People were out shopping at a Walmart in Rosemead, California, on April 11, 2025. The scene was bustling as customers browsed the aisles for deals and essentials. President Donald Trump took to Truth Social to express his frustration with Walmart after the retail giant announced plans to raise prices due to tariffs. In a fiery post, Trump called on Walmart to take responsibility for the tariffs and not pass the costs onto customers. He warned that he and the customers would be watching closely.

Walmart’s CFO, John David Rainey, acknowledged the challenges posed by the tariffs in an interview with CNBC. He noted that the speed and magnitude of the price increases were unprecedented for the company. Despite some progress made by the Trump administration in lowering tariffs, Rainey emphasized that they were still too high. Walmart imports a wide range of products from China and other countries, including electronics, toys, and produce. The company is committed to keeping prices competitive and absorbing some of the tariff-related costs to provide value to customers.

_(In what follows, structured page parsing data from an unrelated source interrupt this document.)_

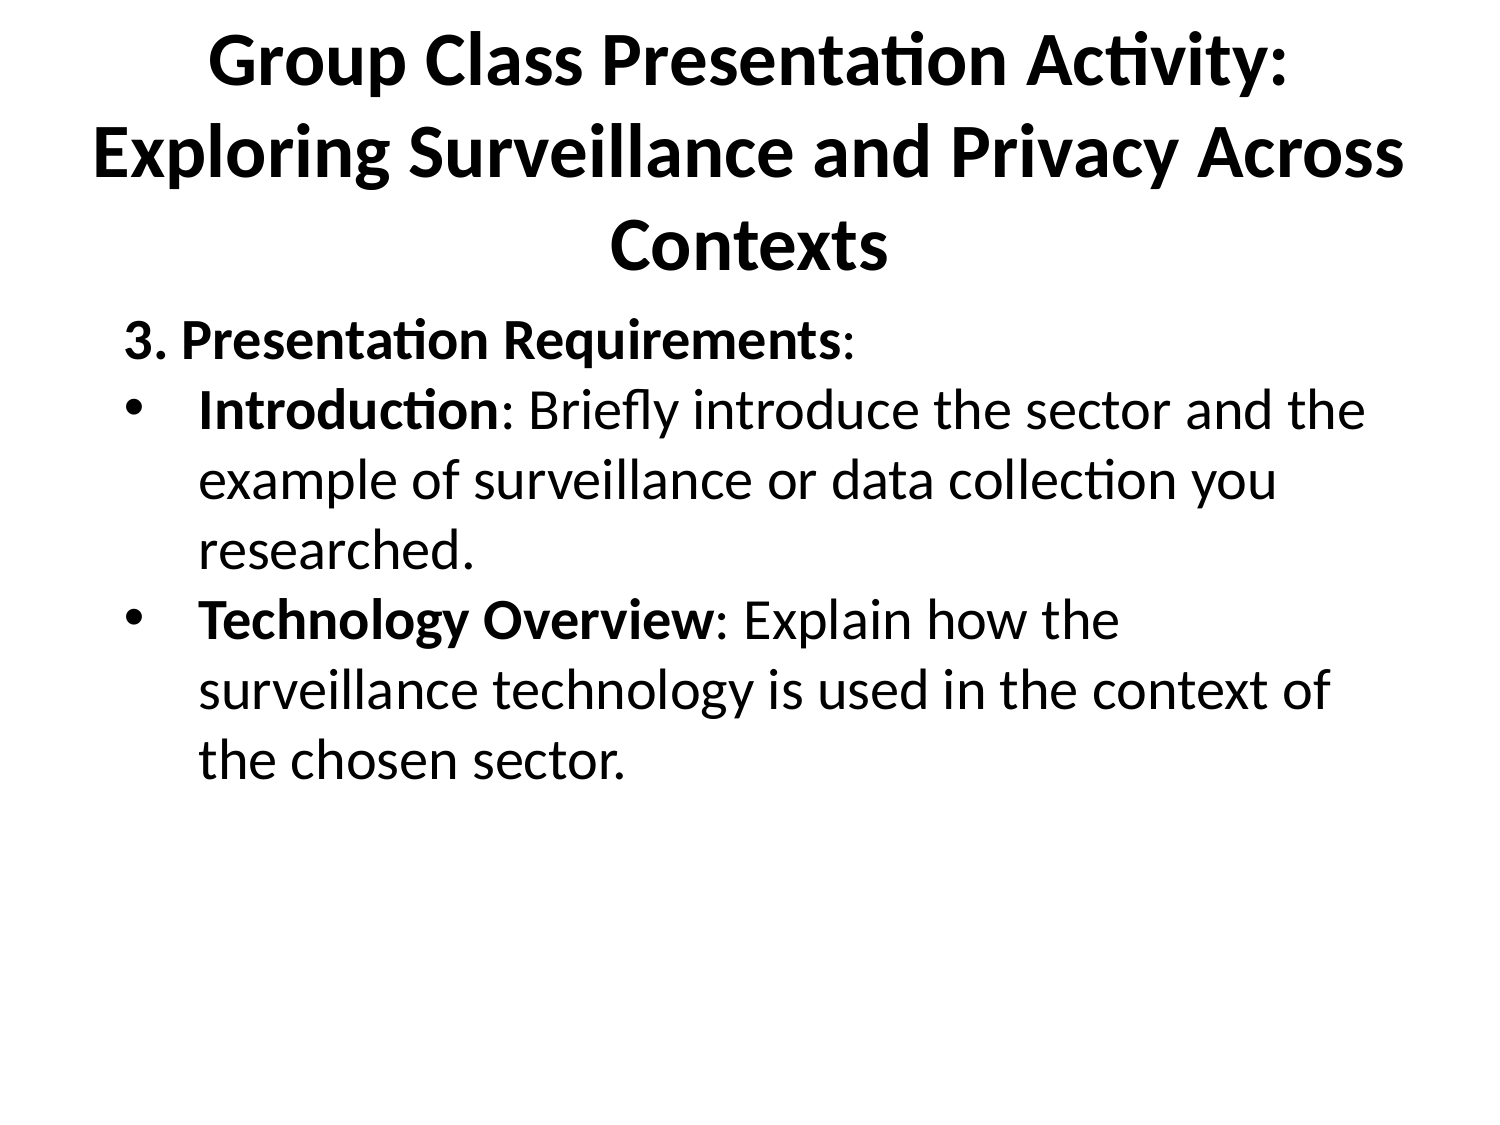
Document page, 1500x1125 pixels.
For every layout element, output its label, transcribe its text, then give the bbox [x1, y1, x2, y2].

text_box 3. Presentation Requirements: Introduction: Briefly introduce the sector and the example of surveillance or data collection you researched. Technology Overview: Explain how the surveillance technology is used in the context of the chosen sector. [109, 293, 1391, 799]
title Group Class Presentation Activity: Exploring Surveillance and Privacy Across Contexts [75, 0, 1425, 294]
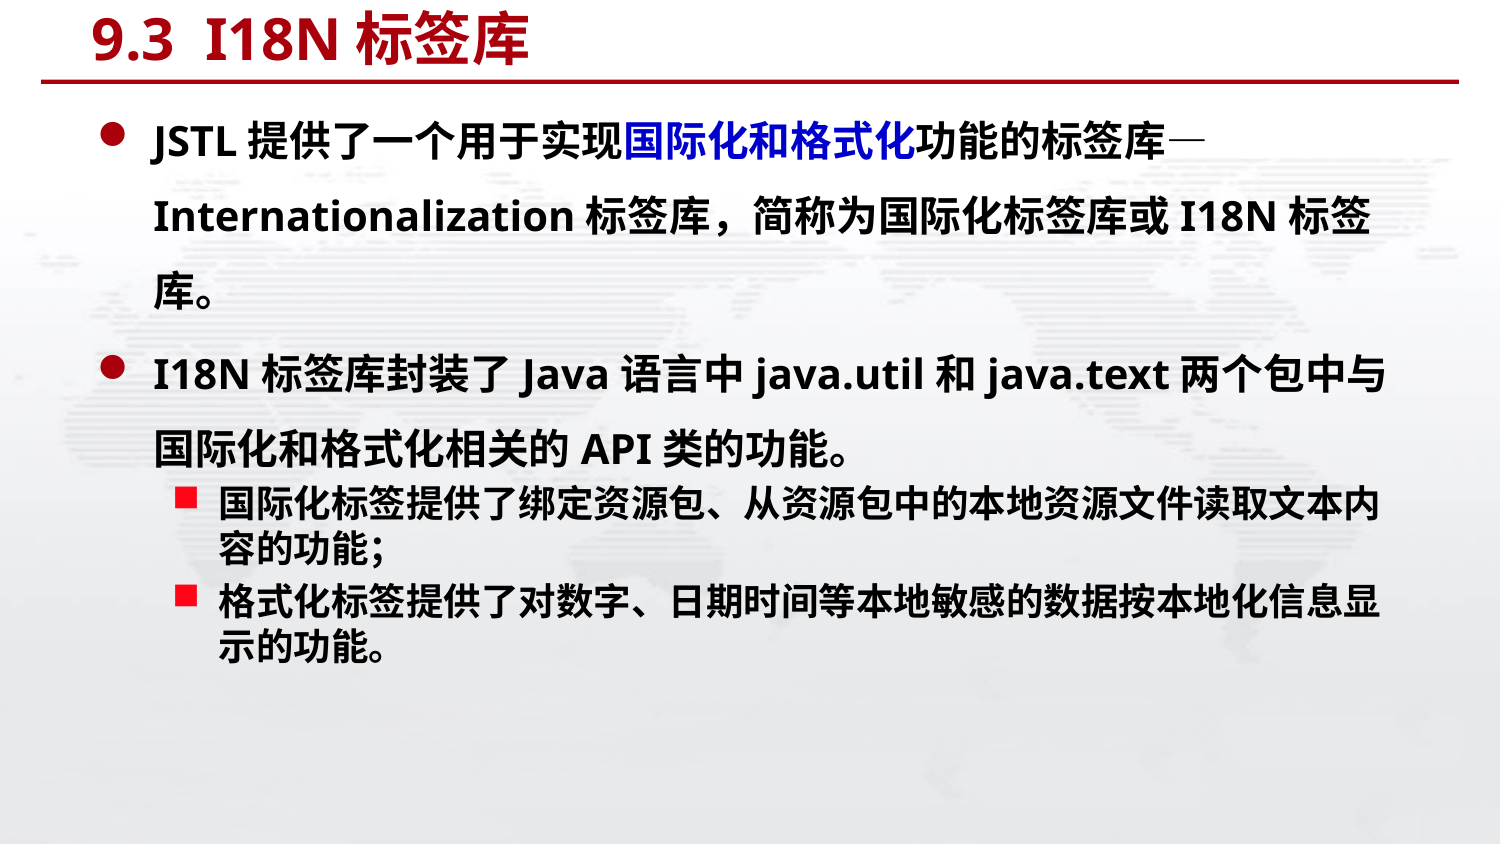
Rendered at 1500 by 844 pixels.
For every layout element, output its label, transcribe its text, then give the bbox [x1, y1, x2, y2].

picture [0, 1, 1500, 844]
title 9.3 I18N标签库 [76, 2, 873, 71]
list JSTL提供了一个用于实现国际化和格式化功能的标签库—Internationalization标签库，简称为国际化标签库或I18N标签库。 I18N标签库封装了Java语言中java.util和java.text两个包中与国际化和格式化相关的API类的功能。 国际化标签提供了绑定资源包、从资源包中的本地资源文件读取文本内容的功能； 格式化标签提供了对数字、日期时间等本地敏感的数据按本地化信息显示的功能。 [81, 81, 1429, 739]
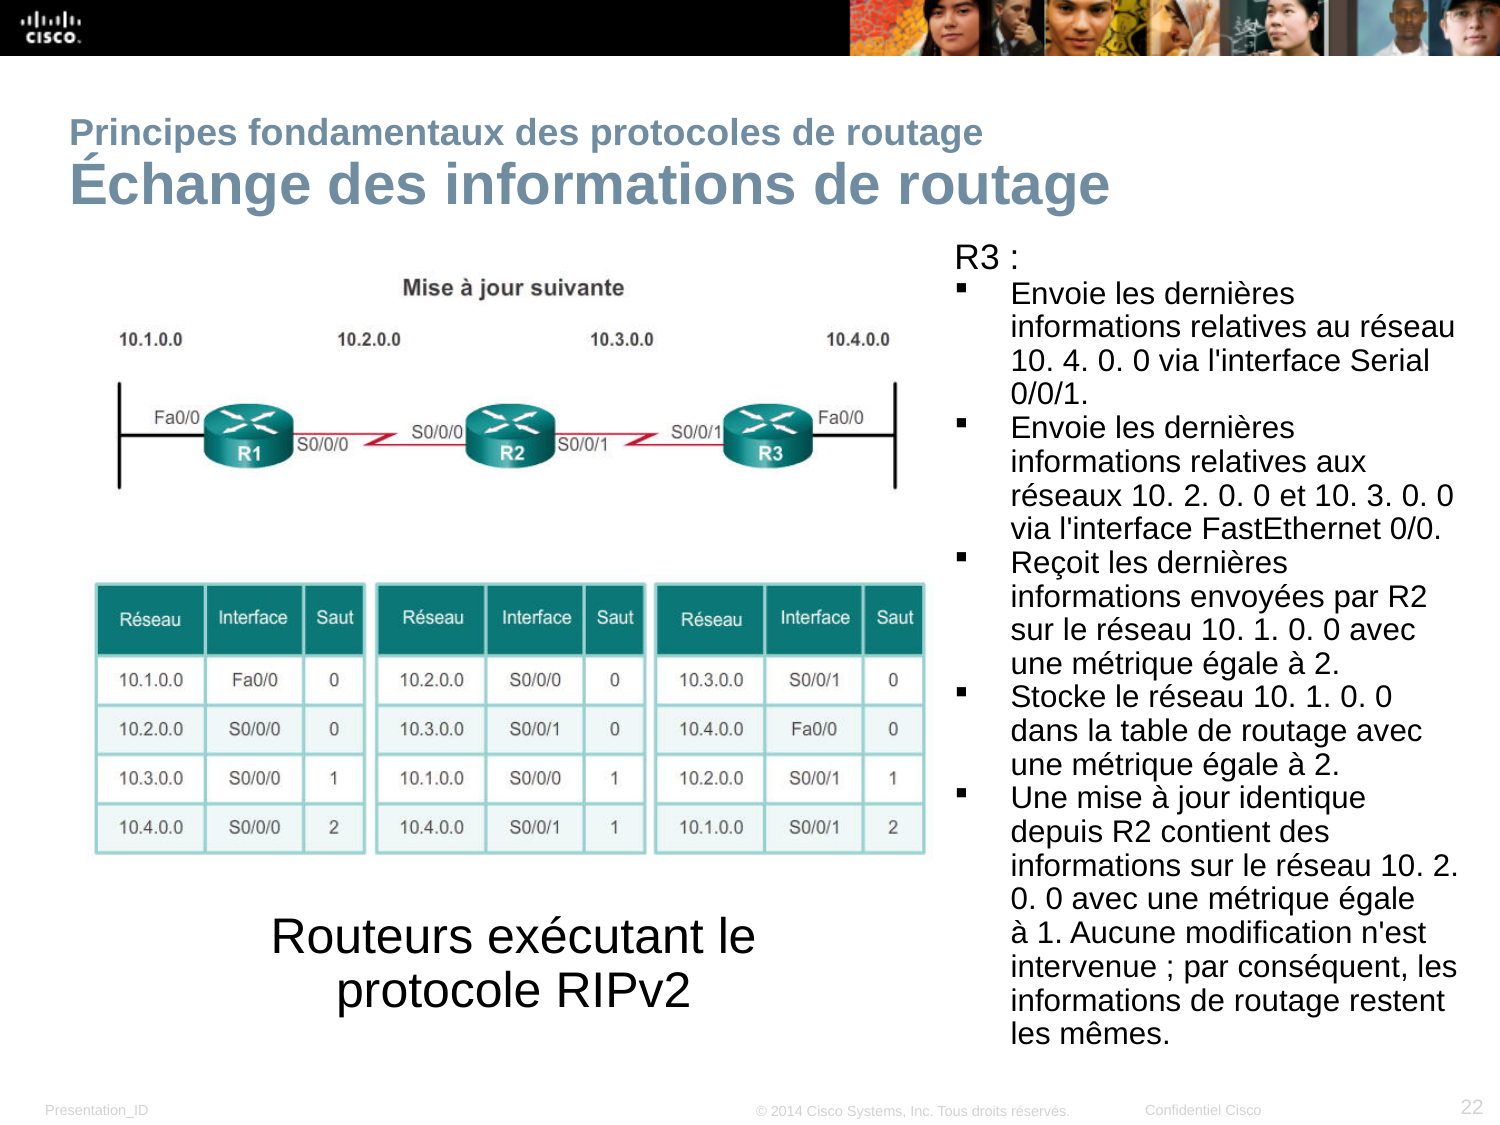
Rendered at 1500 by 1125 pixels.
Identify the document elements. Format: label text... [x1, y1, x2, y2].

text_box R3 : Envoie les dernières informations relatives au réseau 10. 4. 0. 0 via l'interface Serial 0/0/1. Envoie les dernières informations relatives aux réseaux 10. 2. 0. 0 et 10. 3. 0. 0 via l'interface FastEthernet 0/0. Reçoit les dernières informations envoyées par R2 sur le réseau 10. 1. 0. 0 avec une métrique égale à 2. Stocke le réseau 10. 1. 0. 0 dans la table de routage avec une métrique égale à 2. Une mise à jour identique depuis R2 contient des informations sur le réseau 10. 2. 0. 0 avec une métrique égale à 1. Aucune modification n'est intervenue ; par conséquent, les informations de routage restent les mêmes. [939, 231, 1482, 1059]
picture [68, 271, 959, 875]
picture [0, 0, 1500, 56]
title Principes fondamentaux des protocoles de routage Échange des informations de routage [55, 80, 1444, 224]
text_box Routeurs exécutant le protocole RIPv2 [201, 902, 826, 1026]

In response to Trump’s criticism, Walmart reaffirmed its commitment to keeping prices as low as possible. The company stated that it would continue to work with suppliers to mitigate the impact of tariffs on prices. Walmart is not alone in facing the challenges of tariffs, as other companies like Microsoft, Mattel, and Ford have also announced price increases. Despite the uncertainties created by changing tariff policies, Walmart has maintained its sales forecast for the year. The retail industry as a whole is bracing for the impact of tariffs, with major players like Target, Home Depot, and Lowe’s expected to address the issue in their upcoming financial reports. Investors are keeping a close eye on how companies navigate the tariff landscape and its implications on pricing and sales.